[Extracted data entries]

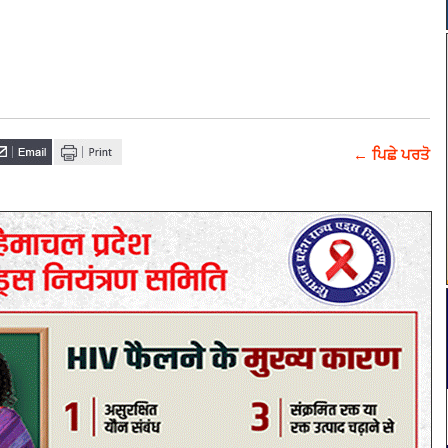
← ਪਿਛੇ ਪਰਤੋ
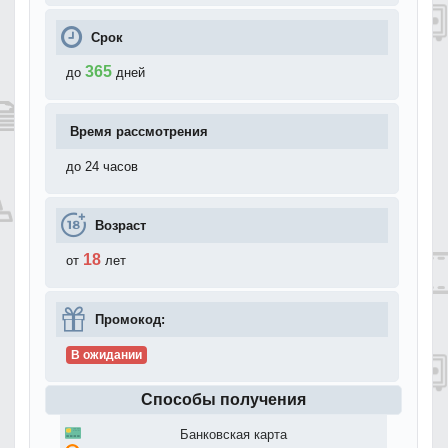
Срок
365
до
дней
Время рассмотрения
до 24 часов
Возраст
18
от
лет
Промокод:
В ожидании
Способы получения
Банковская карта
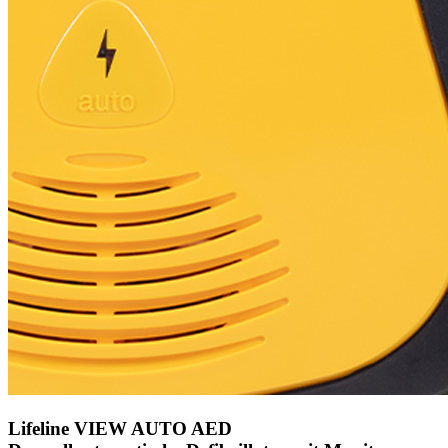
Lifeline VIEW AUTO AED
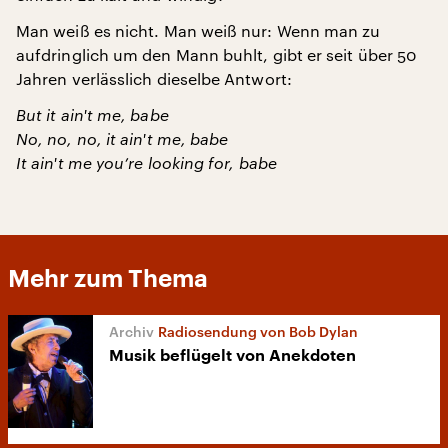
Man weiß es nicht. Man weiß nur: Wenn man zu
aufdringlich um den Mann buhlt, gibt er seit über 50
Jahren verlässlich dieselbe Antwort:
But it ain't me, babe
No, no, no, it ain't me, babe
It ain't me you’re looking for, babe
Mehr zum Thema
Radiosendung von Bob Dylan
Musik beflügelt von Anekdoten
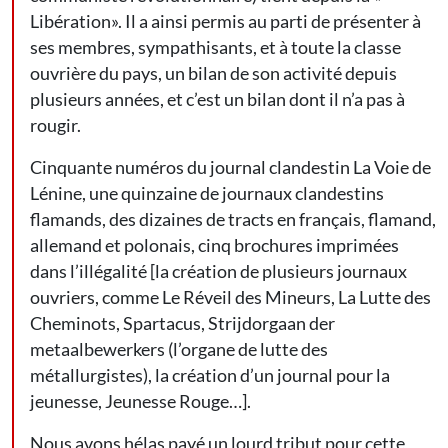
Libération». Il a ainsi permis au parti de présenter à
ses membres, sympathisants, et à toute la classe
ouvrière du pays, un bilan de son activité depuis
plusieurs années, et c’est un bilan dont il n’a pas à
rougir.
Cinquante numéros du journal clandestin La Voie de
Lénine, une quinzaine de journaux clandestins
flamands, des dizaines de tracts en français, flamand,
allemand et polonais, cinq brochures imprimées
dans l’illégalité [la création de plusieurs journaux
ouvriers, comme Le Réveil des Mineurs, La Lutte des
Cheminots, Spartacus, Strijdorgaan der
metaalbewerkers (l’organe de lutte des
métallurgistes), la création d’un journal pour la
jeunesse, Jeunesse Rouge…].
Nous avons hélas payé un lourd tribut pour cette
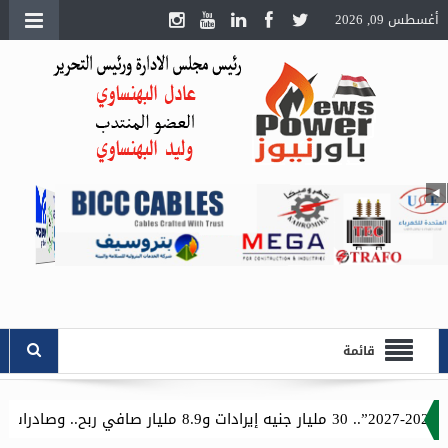
أغسطس 09, 2026
قائمة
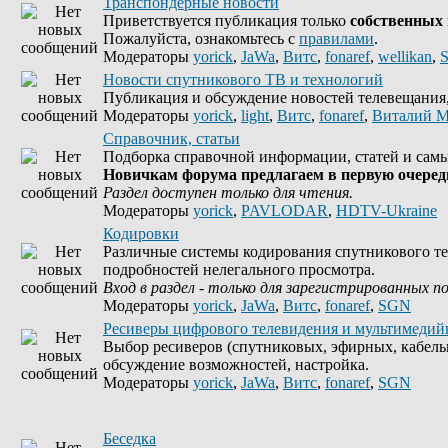
Транспондерные новости
Приветствуется публикация только
собственных
Пожалуйста, ознакомьтесь с
правилами
.
Модераторы
yorick
,
JaWa
,
Витс
,
fonaref
,
wellikan
,
Новости спутникового ТВ и технологий
Публикация и обсуждение новостей телевещания, 
Модераторы
yorick
,
light
,
Витс
,
fonaref
,
Виталий М
Справочник, статьи
Подборка справочной информации, статей и самы
Новичкам форума предлагаем в первую очередь
Раздел доступен только для чтения.
Модераторы
yorick
,
PAVLODAR
,
HDTV-Ukraine
Кодировки
Различные системы кодирования спутникового те
подробностей нелегального просмотра.
Вход в раздел - только для зарегистрированных п
Модераторы
yorick
,
JaWa
,
Витс
,
fonaref
,
SGN
Ресиверы цифрового телевидения и мультимедий
Выбор ресиверов (спутниковых, эфирных, кабель
обсуждение возможностей, настройка.
Модераторы
yorick
,
JaWa
,
Витс
,
fonaref
,
SGN
Беседка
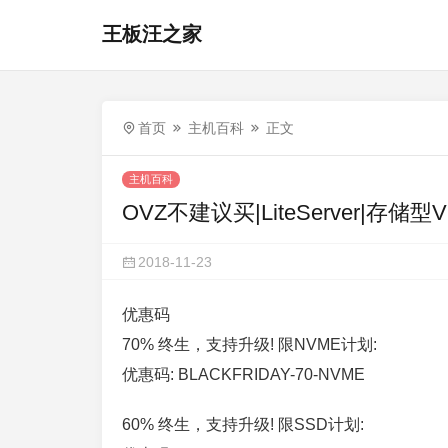
王板汪之家
首页
主机百科
正文
主机百科
OVZ不建议买|LiteServer|存储型V
2018-11-23
优惠码
70% 终生，支持升级! 限NVME计划:
优惠码: BLACKFRIDAY-70-NVME
60% 终生，支持升级! 限SSD计划:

▶ [Activity]
Return every line from the items above that contains the string "babe".

▶ [Solution]
But it ain't me, babe
No, no, no, it ain't me, babe
It ain't me you’re looking for, babe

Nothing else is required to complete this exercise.